= Extract to read =
---+---

# Eye dominance



## daancon (Jun 24, 2010)

I've got an eye dominance problem. 
I've tried putting clear tape on some glasses to blur the vision in my left eye. 
Shot about a 100 arrows but still can't shoot with both eyes open.
Should I try shooting left handed


----------



## Moebow (Jul 8, 2010)

If your goal is to retrain your eye dominance, 100 arrows WILL NOT DO IT!! It takes 21 full practice sessions to simply learn or retrain a habit -- changing eye dominance may take even longer. That means that if you shoot 3 times a week, you are looking at about 2 months (or more) of solid practice. Slow down and be more patient. In most things, simply trying it today and deciding that it doesn't work is not being fair to the change OR you.

SLOW DOWN AND BE PATIENT!!!!!

Arne


----------



## daancon (Jun 24, 2010)

Do you think I should just practice with my left eye obscured or keep practicing with both eyes unobscured


----------



## aread (Dec 25, 2009)

Many left eye / right hand dominant archers find that they prefer to shoot left handed. Unfortunately, we can't give you a hard and fast rule since everyone is different. There seem to be degrees of dominance. You might give a left hand bow a try and see how it works for you. 

My son is right handed and many years ago I bought him a right handed bow. I didn't know to check eye dominance a the time. It wasn't long before he was shooting the bow left handed. Fortunately, I was able to trade the bow for a left hand model.

What matters is what is comfortable for you.

Allen


----------



## daancon (Jun 24, 2010)

Thanks for the input. I have access to a left handed bow . 
I think I will try shooting left handed and see what happens
Once again thanks for the input.


----------



## ron w (Jan 5, 2013)

many shooters don't ever get that problem straightened out. rather than a piece of clear or even opaque tape, put some thing on there to block your sight completely. if your opposite eye dominant the dominance is built into your cortex and you won't change that. that's why so many end up changing hands to shoot a bow. 
others try closing one eye, but that actually creates all sorts of tension in your shot process, eventually . that's why I suggest something solid colored over your eye. you can then keep your eye open and relaxed, so the shot process doesn't get all tensed up.


----------

---+---

= Task objective =
Reproduce the eye dominance thread above word for word, from "## aread (Dec" to "works for you.".

---+---

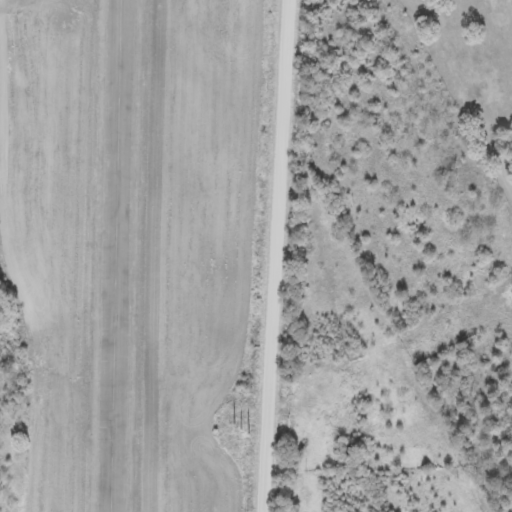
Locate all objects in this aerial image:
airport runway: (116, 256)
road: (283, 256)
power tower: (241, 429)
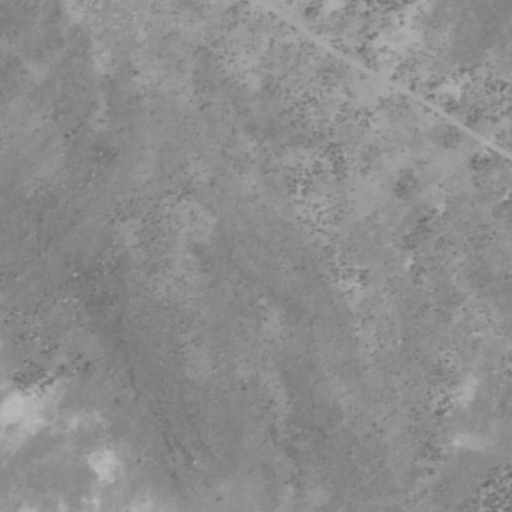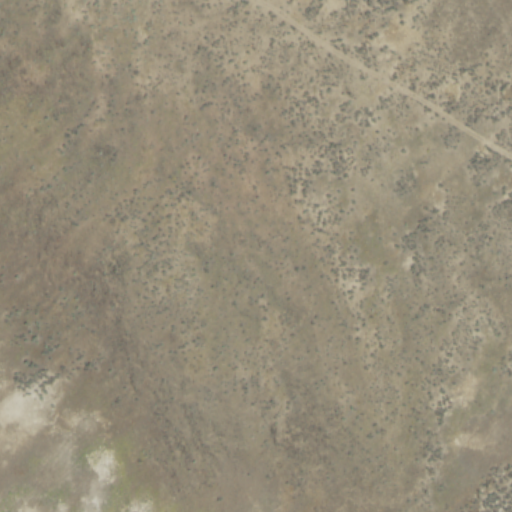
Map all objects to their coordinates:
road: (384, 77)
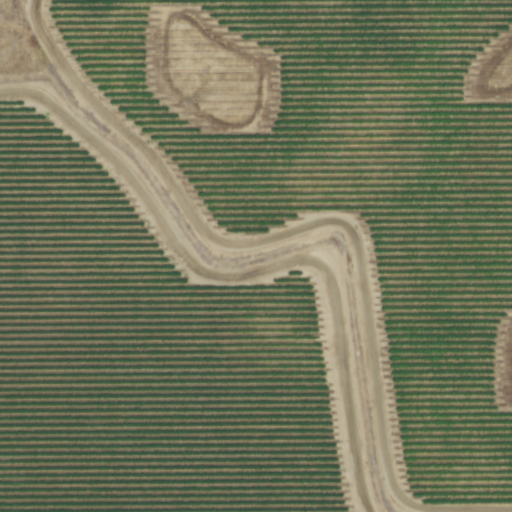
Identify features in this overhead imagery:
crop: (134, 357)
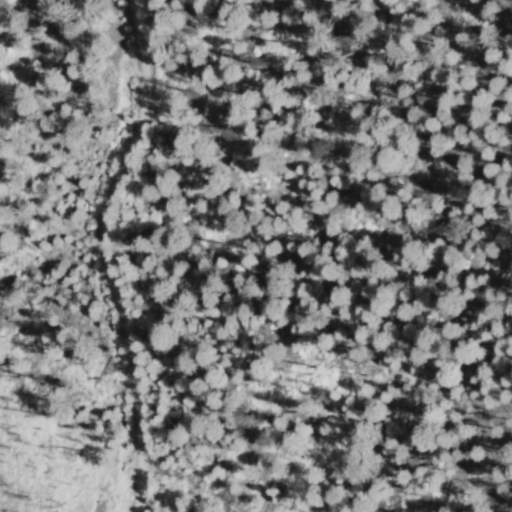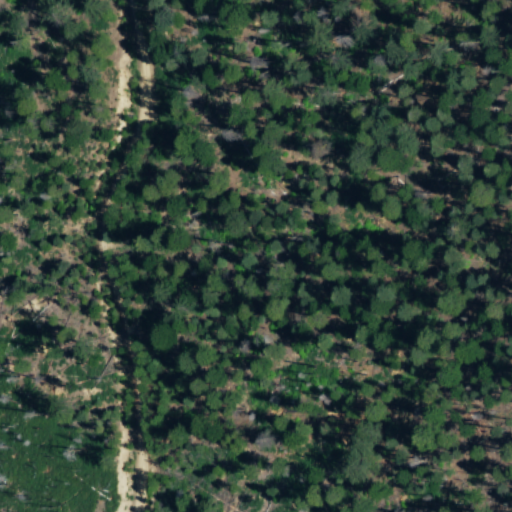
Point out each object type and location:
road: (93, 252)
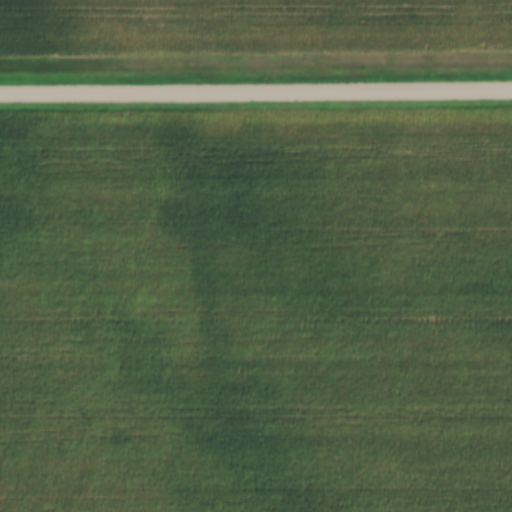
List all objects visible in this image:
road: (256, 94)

---+---

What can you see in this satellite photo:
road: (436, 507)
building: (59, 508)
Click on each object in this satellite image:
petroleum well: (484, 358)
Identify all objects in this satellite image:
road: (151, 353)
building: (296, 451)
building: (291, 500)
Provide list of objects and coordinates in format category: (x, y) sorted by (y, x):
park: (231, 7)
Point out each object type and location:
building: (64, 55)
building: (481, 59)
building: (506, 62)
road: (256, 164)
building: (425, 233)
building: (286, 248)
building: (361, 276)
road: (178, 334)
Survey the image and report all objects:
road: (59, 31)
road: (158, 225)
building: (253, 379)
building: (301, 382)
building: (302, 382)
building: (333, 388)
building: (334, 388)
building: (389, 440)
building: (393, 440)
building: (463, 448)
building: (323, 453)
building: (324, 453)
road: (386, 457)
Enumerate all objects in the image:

---+---

= Answer to the problem =
## aread (Dec 25, 2009)

Many left eye / right hand dominant archers find that they prefer to shoot left handed. Unfortunately, we can't give you a hard and fast rule since everyone is different. There seem to be degrees of dominance. You might give a left hand bow a try and see how it works for you.